====== Extracted entries ======
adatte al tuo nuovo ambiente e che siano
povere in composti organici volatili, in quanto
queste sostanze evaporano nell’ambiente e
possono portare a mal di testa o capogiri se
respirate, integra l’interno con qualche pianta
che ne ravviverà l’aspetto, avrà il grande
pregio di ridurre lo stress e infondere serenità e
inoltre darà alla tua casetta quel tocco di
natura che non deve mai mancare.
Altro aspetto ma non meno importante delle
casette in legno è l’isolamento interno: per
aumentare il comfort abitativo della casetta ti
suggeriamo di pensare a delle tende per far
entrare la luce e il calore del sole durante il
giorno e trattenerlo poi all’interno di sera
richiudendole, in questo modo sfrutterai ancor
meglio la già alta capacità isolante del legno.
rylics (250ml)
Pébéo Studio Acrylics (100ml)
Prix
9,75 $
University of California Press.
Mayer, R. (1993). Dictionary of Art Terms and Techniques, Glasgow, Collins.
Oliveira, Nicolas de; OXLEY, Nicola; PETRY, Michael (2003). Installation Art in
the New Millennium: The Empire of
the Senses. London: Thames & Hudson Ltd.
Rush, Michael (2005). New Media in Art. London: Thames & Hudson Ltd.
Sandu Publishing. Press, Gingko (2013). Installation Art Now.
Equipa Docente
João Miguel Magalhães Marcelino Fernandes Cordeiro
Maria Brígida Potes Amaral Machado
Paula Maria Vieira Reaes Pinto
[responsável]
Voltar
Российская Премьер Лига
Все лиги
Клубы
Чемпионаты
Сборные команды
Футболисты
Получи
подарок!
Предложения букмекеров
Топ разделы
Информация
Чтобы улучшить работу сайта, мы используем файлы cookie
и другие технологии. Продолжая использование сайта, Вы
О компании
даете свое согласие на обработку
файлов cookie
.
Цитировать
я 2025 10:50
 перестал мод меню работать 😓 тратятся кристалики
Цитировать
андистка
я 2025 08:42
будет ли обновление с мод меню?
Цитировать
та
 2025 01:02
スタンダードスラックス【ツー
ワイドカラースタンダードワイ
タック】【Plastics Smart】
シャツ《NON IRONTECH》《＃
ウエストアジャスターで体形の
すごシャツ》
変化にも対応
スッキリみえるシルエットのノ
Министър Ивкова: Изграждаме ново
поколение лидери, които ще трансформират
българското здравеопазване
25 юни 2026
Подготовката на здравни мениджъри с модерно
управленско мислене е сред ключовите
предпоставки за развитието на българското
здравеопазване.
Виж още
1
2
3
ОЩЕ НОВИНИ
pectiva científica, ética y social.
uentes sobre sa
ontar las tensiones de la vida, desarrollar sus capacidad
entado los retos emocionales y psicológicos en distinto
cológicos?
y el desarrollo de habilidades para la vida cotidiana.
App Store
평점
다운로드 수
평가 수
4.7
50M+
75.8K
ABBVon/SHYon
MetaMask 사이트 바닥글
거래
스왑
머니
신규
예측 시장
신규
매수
======
Your task is to copy every line in the entries that holds the string "сайта".

Answer to the exercise:
Чтобы улучшить работу сайта, мы используем файлы cookie
и другие технологии. Продолжая использование сайта, Вы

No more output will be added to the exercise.